About this task => Of the lines below, count those containing the word "Measles". Reply with the number alone.

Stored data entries
○ ○ ○ ○

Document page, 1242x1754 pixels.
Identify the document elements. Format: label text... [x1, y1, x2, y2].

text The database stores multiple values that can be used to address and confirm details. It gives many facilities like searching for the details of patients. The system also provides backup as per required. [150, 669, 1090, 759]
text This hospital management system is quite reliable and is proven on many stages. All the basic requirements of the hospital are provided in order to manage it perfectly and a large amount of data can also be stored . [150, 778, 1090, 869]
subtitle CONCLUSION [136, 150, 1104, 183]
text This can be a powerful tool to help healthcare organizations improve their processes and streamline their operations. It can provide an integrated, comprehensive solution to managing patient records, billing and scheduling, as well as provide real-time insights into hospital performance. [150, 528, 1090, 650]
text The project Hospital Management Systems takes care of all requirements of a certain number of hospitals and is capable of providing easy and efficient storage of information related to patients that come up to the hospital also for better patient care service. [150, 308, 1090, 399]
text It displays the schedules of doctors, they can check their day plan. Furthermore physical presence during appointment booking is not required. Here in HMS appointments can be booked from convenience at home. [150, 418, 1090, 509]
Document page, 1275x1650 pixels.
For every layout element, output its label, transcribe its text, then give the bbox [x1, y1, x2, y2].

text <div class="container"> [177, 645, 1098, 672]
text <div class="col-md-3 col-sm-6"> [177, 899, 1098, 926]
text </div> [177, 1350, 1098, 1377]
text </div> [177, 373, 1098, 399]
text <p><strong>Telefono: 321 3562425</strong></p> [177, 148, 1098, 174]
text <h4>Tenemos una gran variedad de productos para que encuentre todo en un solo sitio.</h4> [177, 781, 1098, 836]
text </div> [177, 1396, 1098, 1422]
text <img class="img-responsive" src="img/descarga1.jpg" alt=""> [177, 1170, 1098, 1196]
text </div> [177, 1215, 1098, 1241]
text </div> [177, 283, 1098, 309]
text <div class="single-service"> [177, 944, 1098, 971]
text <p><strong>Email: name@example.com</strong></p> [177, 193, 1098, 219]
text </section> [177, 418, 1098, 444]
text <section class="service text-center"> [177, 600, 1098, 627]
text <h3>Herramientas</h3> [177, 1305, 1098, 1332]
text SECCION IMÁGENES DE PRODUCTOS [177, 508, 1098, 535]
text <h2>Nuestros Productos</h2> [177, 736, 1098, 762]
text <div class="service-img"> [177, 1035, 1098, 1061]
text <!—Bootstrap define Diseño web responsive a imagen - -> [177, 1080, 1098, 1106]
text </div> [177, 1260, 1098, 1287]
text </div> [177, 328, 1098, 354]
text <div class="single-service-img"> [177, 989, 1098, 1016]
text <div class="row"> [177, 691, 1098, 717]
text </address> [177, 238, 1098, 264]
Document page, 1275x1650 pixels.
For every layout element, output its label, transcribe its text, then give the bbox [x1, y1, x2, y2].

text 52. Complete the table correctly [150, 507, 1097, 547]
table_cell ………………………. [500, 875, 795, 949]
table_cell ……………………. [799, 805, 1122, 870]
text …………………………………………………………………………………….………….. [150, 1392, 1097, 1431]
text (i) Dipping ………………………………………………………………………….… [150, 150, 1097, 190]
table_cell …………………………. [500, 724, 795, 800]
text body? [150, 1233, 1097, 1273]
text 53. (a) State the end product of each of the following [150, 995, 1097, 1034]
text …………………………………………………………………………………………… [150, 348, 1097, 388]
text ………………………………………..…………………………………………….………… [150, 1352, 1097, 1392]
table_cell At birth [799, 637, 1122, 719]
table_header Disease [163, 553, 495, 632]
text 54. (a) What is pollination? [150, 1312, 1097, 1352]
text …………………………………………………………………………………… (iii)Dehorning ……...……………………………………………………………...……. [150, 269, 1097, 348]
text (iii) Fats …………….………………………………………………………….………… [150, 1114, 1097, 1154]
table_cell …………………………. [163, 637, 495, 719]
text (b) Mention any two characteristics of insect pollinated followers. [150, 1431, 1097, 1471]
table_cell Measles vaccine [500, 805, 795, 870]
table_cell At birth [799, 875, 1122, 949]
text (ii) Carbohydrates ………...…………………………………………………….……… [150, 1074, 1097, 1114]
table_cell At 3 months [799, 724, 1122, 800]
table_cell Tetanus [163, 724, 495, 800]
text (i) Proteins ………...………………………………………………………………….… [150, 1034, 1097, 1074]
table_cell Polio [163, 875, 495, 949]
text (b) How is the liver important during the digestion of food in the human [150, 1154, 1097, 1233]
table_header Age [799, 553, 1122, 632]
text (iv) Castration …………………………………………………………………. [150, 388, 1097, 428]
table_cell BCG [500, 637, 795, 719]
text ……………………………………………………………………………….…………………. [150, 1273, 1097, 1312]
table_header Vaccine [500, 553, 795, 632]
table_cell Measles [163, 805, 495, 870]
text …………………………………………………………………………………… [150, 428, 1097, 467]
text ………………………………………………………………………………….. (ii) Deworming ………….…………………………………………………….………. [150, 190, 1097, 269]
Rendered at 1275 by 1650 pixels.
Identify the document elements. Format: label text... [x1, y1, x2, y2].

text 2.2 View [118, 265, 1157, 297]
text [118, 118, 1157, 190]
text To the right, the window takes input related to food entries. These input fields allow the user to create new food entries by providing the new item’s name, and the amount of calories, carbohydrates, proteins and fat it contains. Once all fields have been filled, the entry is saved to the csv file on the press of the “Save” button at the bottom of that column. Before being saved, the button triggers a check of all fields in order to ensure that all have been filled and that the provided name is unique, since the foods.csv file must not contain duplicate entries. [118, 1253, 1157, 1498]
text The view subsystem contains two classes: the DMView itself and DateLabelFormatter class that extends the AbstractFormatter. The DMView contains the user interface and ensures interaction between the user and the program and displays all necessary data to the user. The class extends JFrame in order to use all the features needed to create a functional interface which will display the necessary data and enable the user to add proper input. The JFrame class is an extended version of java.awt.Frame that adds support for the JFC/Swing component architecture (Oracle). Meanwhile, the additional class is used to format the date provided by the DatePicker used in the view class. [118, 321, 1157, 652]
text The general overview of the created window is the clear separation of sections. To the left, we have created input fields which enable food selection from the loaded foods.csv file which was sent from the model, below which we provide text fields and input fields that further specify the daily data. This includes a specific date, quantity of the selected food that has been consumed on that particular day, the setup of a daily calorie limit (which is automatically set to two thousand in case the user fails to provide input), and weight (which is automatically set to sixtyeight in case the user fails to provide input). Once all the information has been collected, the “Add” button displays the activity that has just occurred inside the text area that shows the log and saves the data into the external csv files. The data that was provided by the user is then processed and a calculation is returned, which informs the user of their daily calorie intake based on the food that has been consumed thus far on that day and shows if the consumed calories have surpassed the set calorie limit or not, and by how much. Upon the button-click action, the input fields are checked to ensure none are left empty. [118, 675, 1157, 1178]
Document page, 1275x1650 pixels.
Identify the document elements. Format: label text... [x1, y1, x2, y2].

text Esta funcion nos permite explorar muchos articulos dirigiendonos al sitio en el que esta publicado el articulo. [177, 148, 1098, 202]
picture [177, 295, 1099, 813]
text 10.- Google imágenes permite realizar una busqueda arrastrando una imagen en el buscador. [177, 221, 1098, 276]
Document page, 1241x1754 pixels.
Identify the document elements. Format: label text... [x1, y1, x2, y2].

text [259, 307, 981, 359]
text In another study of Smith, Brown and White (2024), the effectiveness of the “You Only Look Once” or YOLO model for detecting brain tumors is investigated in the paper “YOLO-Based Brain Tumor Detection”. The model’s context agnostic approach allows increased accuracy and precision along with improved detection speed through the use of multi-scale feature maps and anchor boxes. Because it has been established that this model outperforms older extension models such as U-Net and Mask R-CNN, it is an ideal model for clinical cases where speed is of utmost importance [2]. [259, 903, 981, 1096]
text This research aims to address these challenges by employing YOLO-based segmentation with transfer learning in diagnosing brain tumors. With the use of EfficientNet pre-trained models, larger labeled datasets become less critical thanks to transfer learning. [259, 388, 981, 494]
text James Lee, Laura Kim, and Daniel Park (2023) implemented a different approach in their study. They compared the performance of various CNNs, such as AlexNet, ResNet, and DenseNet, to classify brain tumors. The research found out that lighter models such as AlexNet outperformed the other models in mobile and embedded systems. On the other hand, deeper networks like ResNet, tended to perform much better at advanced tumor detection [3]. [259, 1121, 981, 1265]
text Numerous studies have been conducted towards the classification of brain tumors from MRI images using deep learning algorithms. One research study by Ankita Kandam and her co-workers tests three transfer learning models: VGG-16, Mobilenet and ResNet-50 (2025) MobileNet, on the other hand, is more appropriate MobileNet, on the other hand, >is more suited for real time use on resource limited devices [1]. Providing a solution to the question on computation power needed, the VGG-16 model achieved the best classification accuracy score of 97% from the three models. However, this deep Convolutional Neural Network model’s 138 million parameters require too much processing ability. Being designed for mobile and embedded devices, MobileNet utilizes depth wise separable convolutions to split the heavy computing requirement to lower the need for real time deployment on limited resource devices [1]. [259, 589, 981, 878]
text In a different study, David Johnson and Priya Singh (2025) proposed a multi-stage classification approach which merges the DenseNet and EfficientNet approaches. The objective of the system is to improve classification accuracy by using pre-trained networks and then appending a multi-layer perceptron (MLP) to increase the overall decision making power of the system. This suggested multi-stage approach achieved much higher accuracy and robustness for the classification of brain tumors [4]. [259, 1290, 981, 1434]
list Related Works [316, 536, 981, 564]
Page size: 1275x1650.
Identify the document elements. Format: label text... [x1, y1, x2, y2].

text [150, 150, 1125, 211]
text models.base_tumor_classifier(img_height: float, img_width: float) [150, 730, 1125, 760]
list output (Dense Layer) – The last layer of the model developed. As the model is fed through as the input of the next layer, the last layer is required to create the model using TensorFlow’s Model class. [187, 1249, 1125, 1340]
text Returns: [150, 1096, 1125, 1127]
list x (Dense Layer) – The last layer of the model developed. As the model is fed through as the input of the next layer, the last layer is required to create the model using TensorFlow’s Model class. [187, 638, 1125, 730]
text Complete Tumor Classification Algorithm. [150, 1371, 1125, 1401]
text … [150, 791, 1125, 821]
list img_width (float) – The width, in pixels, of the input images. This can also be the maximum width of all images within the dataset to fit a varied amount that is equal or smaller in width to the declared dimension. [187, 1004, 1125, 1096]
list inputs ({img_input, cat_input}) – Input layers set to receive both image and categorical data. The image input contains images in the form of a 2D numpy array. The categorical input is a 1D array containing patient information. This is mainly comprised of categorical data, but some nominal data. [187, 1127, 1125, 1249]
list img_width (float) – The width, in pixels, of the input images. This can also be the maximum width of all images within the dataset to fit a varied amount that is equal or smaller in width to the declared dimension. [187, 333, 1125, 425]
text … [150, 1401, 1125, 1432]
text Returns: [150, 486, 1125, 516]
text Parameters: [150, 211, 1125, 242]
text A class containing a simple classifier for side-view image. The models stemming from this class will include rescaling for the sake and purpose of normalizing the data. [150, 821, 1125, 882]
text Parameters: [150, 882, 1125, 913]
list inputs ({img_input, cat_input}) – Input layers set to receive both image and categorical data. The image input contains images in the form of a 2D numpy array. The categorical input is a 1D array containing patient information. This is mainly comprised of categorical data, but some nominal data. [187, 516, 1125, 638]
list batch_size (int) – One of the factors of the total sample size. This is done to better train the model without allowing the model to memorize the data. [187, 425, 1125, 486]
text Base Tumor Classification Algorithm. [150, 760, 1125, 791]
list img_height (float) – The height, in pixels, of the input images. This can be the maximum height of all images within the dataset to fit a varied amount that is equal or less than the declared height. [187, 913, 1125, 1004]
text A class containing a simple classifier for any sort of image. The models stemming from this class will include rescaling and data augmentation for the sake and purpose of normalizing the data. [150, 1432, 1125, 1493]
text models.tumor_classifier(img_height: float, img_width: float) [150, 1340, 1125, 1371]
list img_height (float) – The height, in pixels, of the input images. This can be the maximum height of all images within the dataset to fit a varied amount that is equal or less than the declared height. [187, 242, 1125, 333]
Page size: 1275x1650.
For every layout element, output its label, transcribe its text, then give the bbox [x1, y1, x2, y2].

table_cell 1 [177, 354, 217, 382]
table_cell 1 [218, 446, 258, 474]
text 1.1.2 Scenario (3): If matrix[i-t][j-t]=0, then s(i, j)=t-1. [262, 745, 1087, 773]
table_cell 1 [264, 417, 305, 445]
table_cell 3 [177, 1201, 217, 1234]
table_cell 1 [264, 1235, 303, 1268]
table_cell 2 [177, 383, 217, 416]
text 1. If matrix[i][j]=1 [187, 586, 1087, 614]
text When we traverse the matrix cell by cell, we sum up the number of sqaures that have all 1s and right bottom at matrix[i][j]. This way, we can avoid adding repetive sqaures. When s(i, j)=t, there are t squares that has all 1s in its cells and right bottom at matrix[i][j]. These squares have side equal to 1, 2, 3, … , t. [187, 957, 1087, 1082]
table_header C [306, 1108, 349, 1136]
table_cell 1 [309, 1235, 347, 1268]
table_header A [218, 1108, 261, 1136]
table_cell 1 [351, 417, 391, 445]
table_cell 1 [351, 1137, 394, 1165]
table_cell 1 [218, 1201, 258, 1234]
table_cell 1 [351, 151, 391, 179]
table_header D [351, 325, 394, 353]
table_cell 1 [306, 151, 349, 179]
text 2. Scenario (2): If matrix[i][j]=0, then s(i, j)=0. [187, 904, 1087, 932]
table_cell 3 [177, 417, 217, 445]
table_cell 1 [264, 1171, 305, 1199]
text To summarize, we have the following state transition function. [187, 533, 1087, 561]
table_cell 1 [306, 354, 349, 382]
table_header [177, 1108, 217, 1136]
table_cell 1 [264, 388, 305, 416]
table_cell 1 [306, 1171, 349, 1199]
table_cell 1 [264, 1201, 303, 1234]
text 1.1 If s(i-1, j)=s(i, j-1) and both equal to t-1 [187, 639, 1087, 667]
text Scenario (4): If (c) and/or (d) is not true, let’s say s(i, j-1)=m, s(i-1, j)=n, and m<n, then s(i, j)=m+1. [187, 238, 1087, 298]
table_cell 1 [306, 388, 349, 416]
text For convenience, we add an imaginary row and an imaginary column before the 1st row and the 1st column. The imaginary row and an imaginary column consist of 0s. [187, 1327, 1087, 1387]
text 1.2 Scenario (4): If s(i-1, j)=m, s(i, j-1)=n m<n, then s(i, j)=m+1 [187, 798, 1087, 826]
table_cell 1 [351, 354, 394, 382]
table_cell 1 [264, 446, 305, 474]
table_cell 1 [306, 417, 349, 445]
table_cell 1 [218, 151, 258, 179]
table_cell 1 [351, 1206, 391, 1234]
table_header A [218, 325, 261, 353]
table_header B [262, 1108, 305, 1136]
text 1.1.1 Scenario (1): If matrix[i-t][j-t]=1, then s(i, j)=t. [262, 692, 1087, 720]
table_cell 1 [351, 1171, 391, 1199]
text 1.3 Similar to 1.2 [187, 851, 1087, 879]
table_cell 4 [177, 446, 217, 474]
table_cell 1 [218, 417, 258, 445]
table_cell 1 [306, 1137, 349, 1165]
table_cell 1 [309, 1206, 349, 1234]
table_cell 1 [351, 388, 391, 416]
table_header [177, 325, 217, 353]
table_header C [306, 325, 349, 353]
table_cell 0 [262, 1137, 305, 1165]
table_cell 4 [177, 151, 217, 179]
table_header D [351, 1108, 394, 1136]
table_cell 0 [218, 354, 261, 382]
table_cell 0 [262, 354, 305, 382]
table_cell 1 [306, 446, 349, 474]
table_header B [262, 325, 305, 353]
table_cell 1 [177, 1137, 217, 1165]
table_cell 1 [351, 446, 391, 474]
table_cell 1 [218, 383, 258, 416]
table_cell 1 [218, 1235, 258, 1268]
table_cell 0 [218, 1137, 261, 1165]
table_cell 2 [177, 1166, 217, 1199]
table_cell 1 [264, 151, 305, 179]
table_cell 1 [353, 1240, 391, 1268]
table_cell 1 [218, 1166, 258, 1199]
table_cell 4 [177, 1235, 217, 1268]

○ ○ ○ ○

Reply => 2